Novel approaches for six important problems in machine learning, and two methods for solving linear programs, are introduced. Each machine learning problem is addressed by formulating it as an optimization problem. By using results based on theorems of the alternative for linear or convex functions, we are able to incorporate prior knowledge into function approximations or classifiers generated by linear combinations of linear or nonlinear kernels. We will consider prior knowledge consisting of linear inequalities to be satisfied over multiple polyhedral regions, nonlinear inequalities to be satisfied over arbitrary regions, and nonlinear equalities to be satisfied over arbitrary regions. Each kind of prior knowledge leads to different formulations, each with certain advantages.

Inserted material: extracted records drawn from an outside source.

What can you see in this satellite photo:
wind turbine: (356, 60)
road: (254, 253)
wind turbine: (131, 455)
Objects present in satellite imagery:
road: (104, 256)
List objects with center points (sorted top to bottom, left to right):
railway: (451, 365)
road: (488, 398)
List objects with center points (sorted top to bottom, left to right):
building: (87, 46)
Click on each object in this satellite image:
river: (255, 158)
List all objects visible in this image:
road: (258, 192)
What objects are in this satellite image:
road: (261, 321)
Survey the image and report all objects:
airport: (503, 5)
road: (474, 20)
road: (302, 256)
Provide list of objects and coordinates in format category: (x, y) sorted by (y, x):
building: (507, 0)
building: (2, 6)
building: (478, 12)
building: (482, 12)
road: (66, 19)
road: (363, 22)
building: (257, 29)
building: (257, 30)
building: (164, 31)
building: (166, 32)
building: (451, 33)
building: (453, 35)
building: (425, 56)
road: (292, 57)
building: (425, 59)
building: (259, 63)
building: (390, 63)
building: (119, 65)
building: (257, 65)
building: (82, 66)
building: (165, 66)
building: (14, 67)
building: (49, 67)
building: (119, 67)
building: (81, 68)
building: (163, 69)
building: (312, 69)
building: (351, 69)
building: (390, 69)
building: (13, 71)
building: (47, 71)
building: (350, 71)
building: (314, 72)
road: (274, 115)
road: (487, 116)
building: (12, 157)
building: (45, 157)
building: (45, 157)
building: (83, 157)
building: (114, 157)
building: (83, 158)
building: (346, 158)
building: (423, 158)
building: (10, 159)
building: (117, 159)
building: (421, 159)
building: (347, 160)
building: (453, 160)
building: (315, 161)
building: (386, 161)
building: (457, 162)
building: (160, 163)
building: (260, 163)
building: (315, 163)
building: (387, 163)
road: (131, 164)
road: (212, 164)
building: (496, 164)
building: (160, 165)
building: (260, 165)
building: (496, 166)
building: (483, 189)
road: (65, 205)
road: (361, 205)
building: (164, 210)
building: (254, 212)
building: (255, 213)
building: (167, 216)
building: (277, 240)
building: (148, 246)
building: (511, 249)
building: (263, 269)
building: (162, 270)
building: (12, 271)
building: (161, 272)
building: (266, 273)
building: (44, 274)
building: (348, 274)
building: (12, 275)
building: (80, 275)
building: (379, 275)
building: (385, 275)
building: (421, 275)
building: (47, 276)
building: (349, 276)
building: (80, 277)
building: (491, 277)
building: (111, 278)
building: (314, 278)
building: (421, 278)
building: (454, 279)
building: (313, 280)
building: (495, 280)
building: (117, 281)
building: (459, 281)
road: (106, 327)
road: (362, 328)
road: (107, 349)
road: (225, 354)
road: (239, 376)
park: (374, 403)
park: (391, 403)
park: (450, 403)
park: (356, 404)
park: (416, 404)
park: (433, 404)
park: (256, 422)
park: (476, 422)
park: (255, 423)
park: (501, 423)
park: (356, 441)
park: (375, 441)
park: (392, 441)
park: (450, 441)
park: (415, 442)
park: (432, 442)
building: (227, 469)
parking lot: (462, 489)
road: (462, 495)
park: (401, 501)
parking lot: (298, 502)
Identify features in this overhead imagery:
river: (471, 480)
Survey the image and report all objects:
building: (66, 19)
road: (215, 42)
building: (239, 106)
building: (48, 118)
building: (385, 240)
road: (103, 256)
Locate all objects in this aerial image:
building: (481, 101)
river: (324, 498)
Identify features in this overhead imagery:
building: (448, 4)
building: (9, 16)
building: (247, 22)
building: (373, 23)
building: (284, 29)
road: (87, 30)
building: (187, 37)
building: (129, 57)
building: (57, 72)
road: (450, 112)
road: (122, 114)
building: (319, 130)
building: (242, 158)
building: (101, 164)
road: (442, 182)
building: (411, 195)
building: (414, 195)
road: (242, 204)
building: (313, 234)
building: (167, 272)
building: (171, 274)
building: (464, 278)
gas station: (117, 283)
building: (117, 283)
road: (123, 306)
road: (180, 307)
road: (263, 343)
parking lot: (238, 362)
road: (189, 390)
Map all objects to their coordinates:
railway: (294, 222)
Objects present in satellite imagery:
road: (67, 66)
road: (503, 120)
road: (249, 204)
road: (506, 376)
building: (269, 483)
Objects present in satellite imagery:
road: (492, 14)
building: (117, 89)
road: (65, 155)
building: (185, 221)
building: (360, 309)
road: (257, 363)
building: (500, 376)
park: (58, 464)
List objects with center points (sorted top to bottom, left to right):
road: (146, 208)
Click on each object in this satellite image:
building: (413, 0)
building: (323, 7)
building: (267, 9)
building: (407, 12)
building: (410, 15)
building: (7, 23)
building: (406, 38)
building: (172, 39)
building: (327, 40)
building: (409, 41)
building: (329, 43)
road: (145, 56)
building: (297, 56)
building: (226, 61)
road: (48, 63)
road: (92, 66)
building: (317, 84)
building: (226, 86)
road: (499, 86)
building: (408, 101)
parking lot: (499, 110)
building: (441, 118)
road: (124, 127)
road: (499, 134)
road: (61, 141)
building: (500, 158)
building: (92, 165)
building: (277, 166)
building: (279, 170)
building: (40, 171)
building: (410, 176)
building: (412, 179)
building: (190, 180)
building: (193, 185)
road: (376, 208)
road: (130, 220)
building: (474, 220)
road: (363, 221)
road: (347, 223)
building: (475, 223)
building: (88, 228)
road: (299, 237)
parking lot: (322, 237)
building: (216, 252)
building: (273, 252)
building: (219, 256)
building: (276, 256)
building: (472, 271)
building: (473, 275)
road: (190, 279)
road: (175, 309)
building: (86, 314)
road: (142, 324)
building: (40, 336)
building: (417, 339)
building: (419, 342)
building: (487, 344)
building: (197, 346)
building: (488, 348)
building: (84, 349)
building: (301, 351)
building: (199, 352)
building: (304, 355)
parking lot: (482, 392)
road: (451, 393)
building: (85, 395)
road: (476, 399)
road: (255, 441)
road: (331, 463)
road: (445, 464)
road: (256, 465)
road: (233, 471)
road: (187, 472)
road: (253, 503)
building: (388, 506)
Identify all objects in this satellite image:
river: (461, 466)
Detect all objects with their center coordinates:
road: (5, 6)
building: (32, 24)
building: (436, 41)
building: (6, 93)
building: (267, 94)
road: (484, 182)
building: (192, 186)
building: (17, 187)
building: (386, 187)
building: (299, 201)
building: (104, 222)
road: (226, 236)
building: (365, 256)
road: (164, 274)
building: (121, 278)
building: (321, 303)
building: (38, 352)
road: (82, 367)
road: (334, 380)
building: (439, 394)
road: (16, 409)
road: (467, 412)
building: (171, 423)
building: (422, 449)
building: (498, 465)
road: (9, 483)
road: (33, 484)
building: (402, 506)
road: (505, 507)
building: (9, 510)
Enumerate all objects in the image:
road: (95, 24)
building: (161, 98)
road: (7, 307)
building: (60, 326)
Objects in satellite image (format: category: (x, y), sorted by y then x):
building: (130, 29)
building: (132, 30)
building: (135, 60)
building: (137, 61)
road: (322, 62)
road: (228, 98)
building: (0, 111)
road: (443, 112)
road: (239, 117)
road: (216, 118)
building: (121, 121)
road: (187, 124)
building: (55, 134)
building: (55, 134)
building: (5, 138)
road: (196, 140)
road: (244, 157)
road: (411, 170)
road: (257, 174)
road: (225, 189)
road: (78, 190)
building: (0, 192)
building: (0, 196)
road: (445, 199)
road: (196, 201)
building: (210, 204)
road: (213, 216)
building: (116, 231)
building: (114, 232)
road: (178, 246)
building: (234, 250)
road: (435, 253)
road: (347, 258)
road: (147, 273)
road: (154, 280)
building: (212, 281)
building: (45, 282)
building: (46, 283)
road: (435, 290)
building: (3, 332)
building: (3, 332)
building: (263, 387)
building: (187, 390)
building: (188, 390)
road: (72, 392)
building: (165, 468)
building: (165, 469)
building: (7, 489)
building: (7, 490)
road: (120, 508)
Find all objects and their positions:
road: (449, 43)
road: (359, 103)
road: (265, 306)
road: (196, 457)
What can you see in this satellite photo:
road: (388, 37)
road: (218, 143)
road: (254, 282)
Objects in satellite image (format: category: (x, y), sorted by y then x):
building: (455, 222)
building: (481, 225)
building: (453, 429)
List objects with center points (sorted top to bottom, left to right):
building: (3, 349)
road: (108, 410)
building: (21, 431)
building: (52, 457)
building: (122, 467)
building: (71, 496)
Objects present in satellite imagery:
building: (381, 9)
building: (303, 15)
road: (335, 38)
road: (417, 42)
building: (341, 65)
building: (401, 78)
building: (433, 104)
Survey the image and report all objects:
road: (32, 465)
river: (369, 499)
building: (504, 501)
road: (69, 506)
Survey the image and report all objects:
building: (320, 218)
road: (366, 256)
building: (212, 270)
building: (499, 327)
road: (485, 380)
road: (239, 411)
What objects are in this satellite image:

In privacy-preserving classification, data is divided into groups belonging to different entities unwilling to share their privately-held data. By using a completely random matrix, we are able to construct public classifiers that do not reveal the privately held data, but have accuracy comparable to that of an ordinary support vector machine classifier based on the entire data. To address the problem of feature selection in clustering, we propose a modification of the objective function of a standard clustering algorithm which allows features to be eliminated. For feature selection in nonlinear kernel classification, we propose a mixed-integer algorithm which alternates between optimizing the continuous variables of an ordinary nonlinear support vector machine and optimizing integer variables which correspond to selecting or removing features from the classifier. We also propose a classifier based on proximity to two planes which are not required to be parallel. Finally, we tackle the multiple instance classification problem by formulating the problem as the minimization of a linear function subject to linear and bilinear constraints. In several of these problems, the solution we propose involves solving linear programs. We consider sufficient conditions which allow us to determine whether a solution of a linear program obtained by either of two algorithms is exact. Both of these two algorithms can be implemented using only a solver for linear systems of equations.